KONTAN.CO.ID – JAKARTA. Investasi industri dana pensiun lembaga keuangan (OJK) menunjukkan tren positif. Industri yang dinaungi oleh perbankan dan perusahaan jiwa ini mencatatkan pertumbuhan dari tahun lalu meskipun cenderung melambat.

Berdasarkan data Otoritas Jasa Keuangan (OJK), sampai September 2018, total investasi industri DPLK mencapai Rp 78,89 triliun, atau naik 5,7% dibandingkan tahun lalu yang sebesar Rp 74,59 triliun.

Portofolio investasi DPLK masih didominasi instrumen deposito Rp 46,86 triliun, lalu mengikuti surat berharga negara (SBN) Rp 13,01 triliun, obligasi korporasi Rp 10,26 triliun, saham Rp 3,11 triliun, sisanya reksadana, sukuk korporasi dan lainnya.

Wakil Perkumpulan DPLK Nur Hasan Kurniawan menyebutkan tren penempatan investasi cenderung ke instrumen investasi yang dinilai lebih aman ketika kondisi pasar modal tengah tertekan. Trennya dari tahun 2012-2018 rata-rata industri DPLK sebesar 64% memilih investasi di pasar keuangan, seperti deposito.

“Investasi DPLK yang memilih adalah peserta secara langsung. Untuk itu, mereka memilih investasi yang risikonya rendah yaitu money market,” kata Hasan kepada Kontan.co.id, Senin (29/10).

Kenaikan total investasi berjalan seiringan dengan pertumbuhan Return on Investment (RoI) DPLK. Tercatat, sampai September RoI DPLK sebesar 4,98%, atau naik dari September tahun lalu yakni 4,73%.

Sayangnya kondisi rupiah yang cenderung melemah ternyata berpengaruh terhadap RoI DPLK Syariah Muamalat. Menurut Pelaksana tugas (Plt) Pengurus DPLK Syariah Muamalat Sulistyowati mengatakan pelemahan rupiah telah membuat kinerja dari instrumen sukuk dan reksadana turut menciut.

“Dari sisi imbal hasil untuk deposito dan sukuk masih rata-rata sesuai target sekitar 8%. Namun harganya jatuh bahkan minus, itu yang bisa membuat RoI juga jatuh,” kata Sulistyowati.

Saat ini DPLK Syariah Muamalat menawarkan tiga paket investasi, pertama paket A, yang berisikan 100% instrumen deposito di bank syariah. Kedua, paket B yang mengkombinasikan deposito dan sukuk atau surat berharga syariah negara (SBSN). Sedangkan ketiga paket C, kombinasi deposito, reksadana syariah dan saham syariah.
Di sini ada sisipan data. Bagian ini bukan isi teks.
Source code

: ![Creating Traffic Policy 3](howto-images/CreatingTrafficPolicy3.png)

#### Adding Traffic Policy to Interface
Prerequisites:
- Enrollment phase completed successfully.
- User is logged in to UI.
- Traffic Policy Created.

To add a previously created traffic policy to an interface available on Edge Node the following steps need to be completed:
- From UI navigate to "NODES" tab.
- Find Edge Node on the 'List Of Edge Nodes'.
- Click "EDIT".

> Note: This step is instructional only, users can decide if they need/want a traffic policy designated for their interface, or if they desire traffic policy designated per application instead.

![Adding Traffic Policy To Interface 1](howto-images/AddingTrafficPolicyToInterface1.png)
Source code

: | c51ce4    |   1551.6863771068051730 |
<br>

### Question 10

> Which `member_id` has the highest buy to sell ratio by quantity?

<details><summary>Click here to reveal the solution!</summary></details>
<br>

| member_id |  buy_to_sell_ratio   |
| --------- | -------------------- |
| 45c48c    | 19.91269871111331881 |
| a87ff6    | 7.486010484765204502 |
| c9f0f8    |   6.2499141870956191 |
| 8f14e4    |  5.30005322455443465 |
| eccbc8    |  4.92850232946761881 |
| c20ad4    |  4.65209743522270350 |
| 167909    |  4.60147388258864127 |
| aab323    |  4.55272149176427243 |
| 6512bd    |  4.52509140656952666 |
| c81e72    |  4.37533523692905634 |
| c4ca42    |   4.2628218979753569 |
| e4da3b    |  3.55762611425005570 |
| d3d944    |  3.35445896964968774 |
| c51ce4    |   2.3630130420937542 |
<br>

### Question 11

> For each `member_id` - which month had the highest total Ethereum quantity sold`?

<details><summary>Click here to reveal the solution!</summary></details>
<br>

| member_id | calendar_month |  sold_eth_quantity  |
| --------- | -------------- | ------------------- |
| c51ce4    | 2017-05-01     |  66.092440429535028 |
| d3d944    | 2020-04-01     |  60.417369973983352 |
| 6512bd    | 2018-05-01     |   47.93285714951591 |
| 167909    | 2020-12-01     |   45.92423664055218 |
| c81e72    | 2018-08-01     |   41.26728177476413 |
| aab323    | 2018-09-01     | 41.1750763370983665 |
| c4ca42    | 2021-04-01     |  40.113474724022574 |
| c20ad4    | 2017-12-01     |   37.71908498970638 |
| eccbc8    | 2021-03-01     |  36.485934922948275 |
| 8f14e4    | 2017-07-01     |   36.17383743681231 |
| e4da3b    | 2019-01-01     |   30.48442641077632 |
Dari tiga paket tersebut, mayoritas nasabah memilih paket A yang memilih risiko lebih rendah. Sampai September 2018, paket A mempunyai porsi sebesar 45,6%, paket B 46,0% dan sisanya paket C.

Sampai akhir tahun, DPLK Syariah Muamalat mematok target imbal hasil investasi sebesar 8%. Namun, realisasi imbal hasil masih jauh dari target, karena terpengaruh kondisi pasar modal yang tertekan.